Maybe when I food-shop tomorrow, I'll get stuff to make sorbet (sugar-free, of course). In my pre-diabetic days, I used to make regular sorbet a lot; I made ice cream less often, because homemade ice cream is way too good. I remember the first time I ever made my own ice cream, I thought if I made a fruit flavor, I wouldn't inhale it too fast; although I love fruit sorbets, my ice cream tastes are more on the chocolate-coffee-vanilla-maple walnut-cheesecake side of things. So I made raspberry ice cream, and ate the entire quart in two days. Homemade ice cream is like crack, makes even my favorite superpremiums (e.g. Ben & Jerry's) look a little lame.

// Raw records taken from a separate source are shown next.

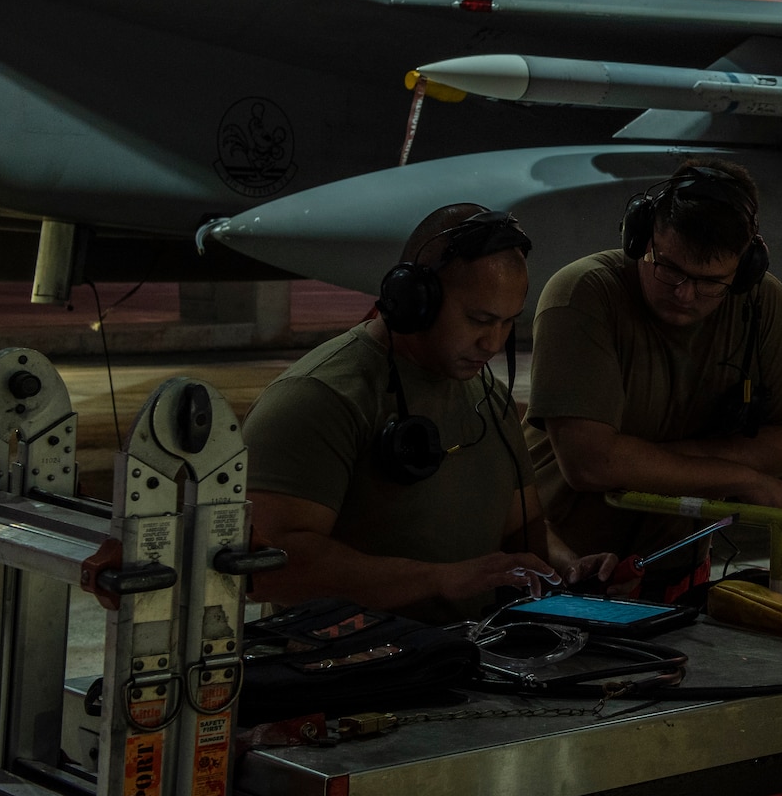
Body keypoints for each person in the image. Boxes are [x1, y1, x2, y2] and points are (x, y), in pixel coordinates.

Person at [244, 204, 612, 623]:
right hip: (359, 673)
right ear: (415, 298)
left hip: (475, 661)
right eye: (478, 319)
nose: (492, 343)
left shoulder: (488, 398)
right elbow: (272, 569)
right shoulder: (316, 398)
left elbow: (522, 529)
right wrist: (440, 579)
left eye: (508, 323)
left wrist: (565, 567)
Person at [525, 159, 782, 597]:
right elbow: (590, 462)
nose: (684, 294)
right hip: (564, 574)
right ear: (640, 238)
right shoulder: (583, 293)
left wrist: (660, 458)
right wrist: (738, 477)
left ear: (744, 271)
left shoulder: (763, 304)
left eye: (710, 282)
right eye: (668, 268)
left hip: (677, 576)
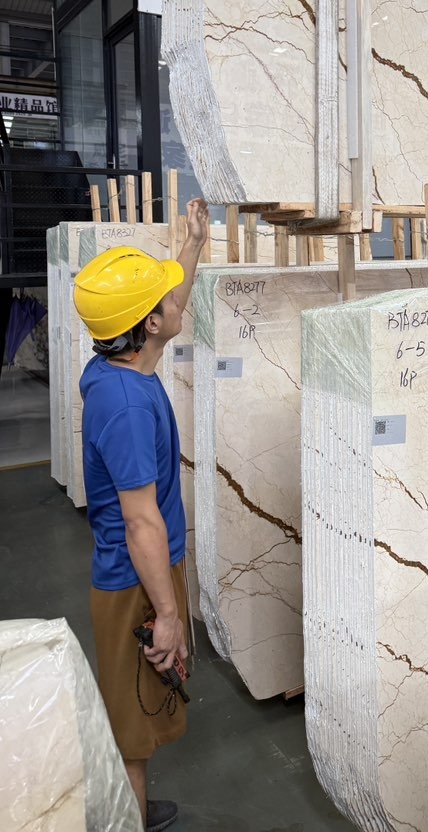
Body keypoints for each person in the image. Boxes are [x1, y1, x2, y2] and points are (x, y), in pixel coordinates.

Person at [73, 198, 209, 832]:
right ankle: (131, 820)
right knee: (132, 731)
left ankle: (137, 810)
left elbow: (169, 299)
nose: (177, 302)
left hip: (142, 573)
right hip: (137, 581)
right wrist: (171, 615)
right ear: (151, 325)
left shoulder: (116, 366)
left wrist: (194, 245)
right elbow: (141, 524)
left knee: (141, 716)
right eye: (164, 300)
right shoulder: (127, 408)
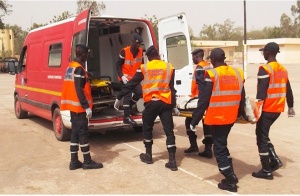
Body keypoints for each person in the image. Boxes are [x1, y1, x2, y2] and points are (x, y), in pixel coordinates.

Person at [114, 45, 180, 171]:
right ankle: (172, 161)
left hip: (151, 104)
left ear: (148, 57)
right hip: (166, 103)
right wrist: (174, 105)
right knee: (169, 131)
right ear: (159, 56)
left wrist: (119, 97)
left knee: (147, 128)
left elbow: (131, 84)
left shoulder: (144, 68)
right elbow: (172, 88)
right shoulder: (169, 67)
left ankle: (148, 155)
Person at [190, 48, 246, 192]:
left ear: (213, 60)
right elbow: (242, 96)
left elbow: (203, 100)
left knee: (219, 148)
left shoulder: (212, 74)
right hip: (231, 116)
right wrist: (239, 114)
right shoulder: (237, 72)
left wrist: (194, 120)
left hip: (218, 116)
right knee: (222, 143)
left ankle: (229, 179)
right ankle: (231, 173)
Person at [252, 42, 295, 180]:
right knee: (263, 134)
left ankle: (266, 169)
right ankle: (274, 160)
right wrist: (291, 106)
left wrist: (255, 112)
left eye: (264, 51)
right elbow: (288, 89)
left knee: (261, 138)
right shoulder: (282, 69)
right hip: (277, 109)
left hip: (267, 109)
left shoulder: (265, 69)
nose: (263, 54)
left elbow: (261, 93)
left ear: (268, 52)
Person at [61, 44, 103, 170]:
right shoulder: (79, 69)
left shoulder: (71, 67)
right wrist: (87, 107)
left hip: (73, 107)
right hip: (79, 108)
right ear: (83, 54)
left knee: (74, 134)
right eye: (87, 54)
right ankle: (87, 161)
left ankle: (73, 162)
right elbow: (79, 90)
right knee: (83, 134)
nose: (87, 56)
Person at [184, 48, 214, 159]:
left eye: (193, 57)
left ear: (197, 56)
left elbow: (201, 86)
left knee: (189, 121)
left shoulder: (200, 68)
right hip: (208, 98)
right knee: (207, 124)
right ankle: (207, 149)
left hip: (199, 99)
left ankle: (194, 145)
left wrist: (201, 102)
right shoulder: (209, 65)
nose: (192, 59)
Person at [116, 33, 144, 125]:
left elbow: (142, 64)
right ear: (132, 42)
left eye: (139, 44)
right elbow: (118, 65)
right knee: (127, 95)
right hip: (126, 78)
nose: (138, 45)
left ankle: (130, 107)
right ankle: (126, 117)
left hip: (135, 78)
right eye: (137, 43)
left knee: (139, 92)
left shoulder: (140, 51)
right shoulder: (124, 51)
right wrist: (122, 76)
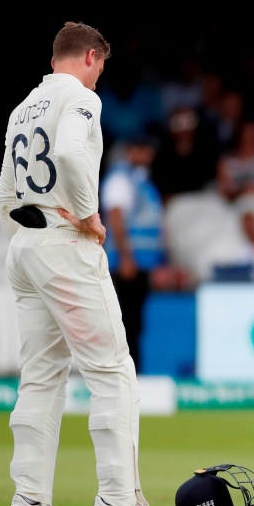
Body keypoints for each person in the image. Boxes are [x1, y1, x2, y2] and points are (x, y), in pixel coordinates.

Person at [0, 22, 179, 506]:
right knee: (112, 372)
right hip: (64, 245)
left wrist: (27, 236)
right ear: (92, 57)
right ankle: (119, 504)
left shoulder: (21, 108)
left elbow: (4, 195)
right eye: (101, 68)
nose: (98, 79)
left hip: (25, 247)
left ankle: (29, 503)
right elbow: (74, 154)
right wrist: (87, 215)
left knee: (40, 378)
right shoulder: (79, 97)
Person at [101, 137, 163, 371]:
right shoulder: (120, 179)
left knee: (134, 323)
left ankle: (132, 374)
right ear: (131, 151)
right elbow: (115, 219)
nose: (149, 155)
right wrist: (126, 258)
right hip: (126, 264)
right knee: (124, 322)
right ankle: (123, 375)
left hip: (141, 262)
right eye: (144, 149)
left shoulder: (141, 180)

The V's used to have a big party once a year, about 30 people, and I would always bring four quarts of sorbet, all different flavors. At that time, I had an ice cream maker with other one canister, which would have to refreeze for 24 hours before I could make a new batch, so I would set aside five days (which allowed for one screw-up or disaster) to make the four quarts for the party. It would always be quite a week. In the year I met my future husband, I was very soon staying at his place most nights, and since the V's party was always the Saturday after Thanksgiving, I brought my ice cream maker and my cat Mayflower over to Barry's apartment, so I could do the sorbet marathon and not miss Barry and not leave Mayflower alone. (Though I didn't officially move in until February, Mayflower and the ice cream maker stayed at Barry's.) My sorbets were always a very popular dessert at the parties after the heavy Thanksgiving-type meal, along with Mrs. V's apple pies and a former pastry chef's chocolate mousse. V. was a huge fan of my sorbet. My favorite flavors that I've made are probably pear-ginger, mango-passionfruit, and mandarin chocolate. I created all of my recipes, writing as I made them, and later commenting on how it turned out or could be improved. I still do have my little sorbet-recipe book. (Back when Baskin-Robbins was actually good, they had something called mandarin chocolate sherbet, chocolate with a hint of orange, that I adored, and my mandarin orange comes pretty close. Fun fact: my local Baskin-Robbins when I was a kid was on Montague Street in Brooklyn Heights, and I recently heard that Spike Lee used to be a scooper there. Another tangent: Spike's mother taught at my school, and a couple of her kids went there, though not Spike. Mrs. Lee taught younger kids, so I never had her, but she was the first woman I every saw wearing cornrows with beads and shells in them. Those were Afro days, the late 60s and early 70s. Mrs. Lee was really cool and her students adored her and she died tragically young. The character based on her in Spike's Crooklyn was played by Alfre Woodard.)